WRITTEN TASK: Please reproduce verbatim the stretch of the rows below from the line containing "4 Stunden den" through the line containing "sparen Sie bis".

SUPPLIED ENTRIES:
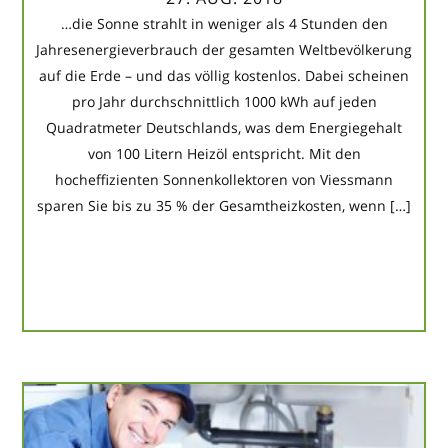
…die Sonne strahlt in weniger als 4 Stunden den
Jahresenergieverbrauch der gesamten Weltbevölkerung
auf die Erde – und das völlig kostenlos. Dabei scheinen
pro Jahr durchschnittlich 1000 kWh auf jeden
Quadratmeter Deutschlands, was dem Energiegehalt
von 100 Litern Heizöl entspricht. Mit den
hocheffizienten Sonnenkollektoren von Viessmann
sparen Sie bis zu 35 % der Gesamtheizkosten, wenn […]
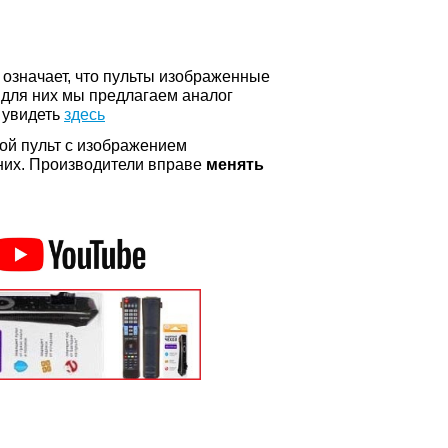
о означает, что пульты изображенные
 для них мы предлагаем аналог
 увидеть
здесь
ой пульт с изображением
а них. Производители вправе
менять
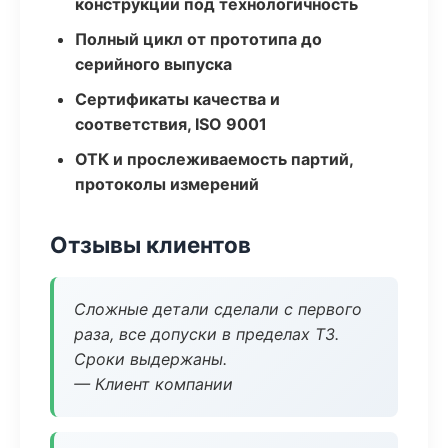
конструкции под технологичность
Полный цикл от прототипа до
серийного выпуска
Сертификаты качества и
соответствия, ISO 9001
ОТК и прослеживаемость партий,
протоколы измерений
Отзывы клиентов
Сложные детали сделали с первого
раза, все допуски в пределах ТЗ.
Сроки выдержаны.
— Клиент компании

--

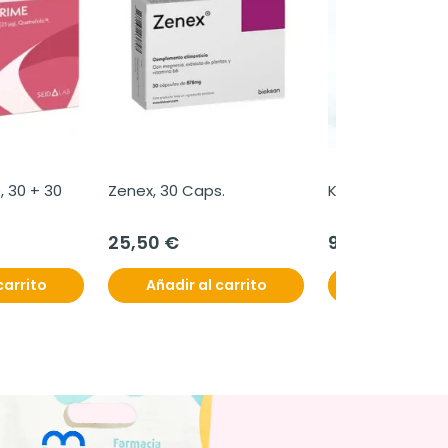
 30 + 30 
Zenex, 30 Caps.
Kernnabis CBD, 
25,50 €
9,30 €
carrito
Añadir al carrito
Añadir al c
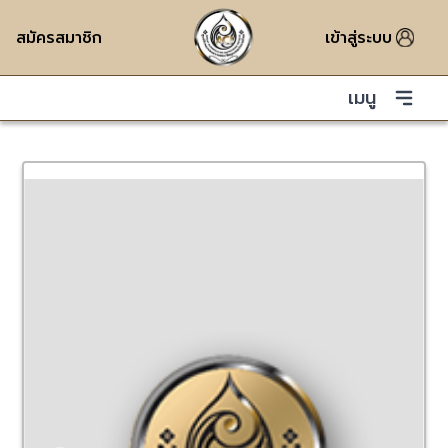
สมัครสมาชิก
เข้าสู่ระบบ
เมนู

RESULT OF THE TASK:
…die Sonne strahlt in weniger als 4 Stunden den
Jahresenergieverbrauch der gesamten Weltbevölkerung
auf die Erde – und das völlig kostenlos. Dabei scheinen
pro Jahr durchschnittlich 1000 kWh auf jeden
Quadratmeter Deutschlands, was dem Energiegehalt
von 100 Litern Heizöl entspricht. Mit den
hocheffizienten Sonnenkollektoren von Viessmann
sparen Sie bis zu 35 % der Gesamtheizkosten, wenn […]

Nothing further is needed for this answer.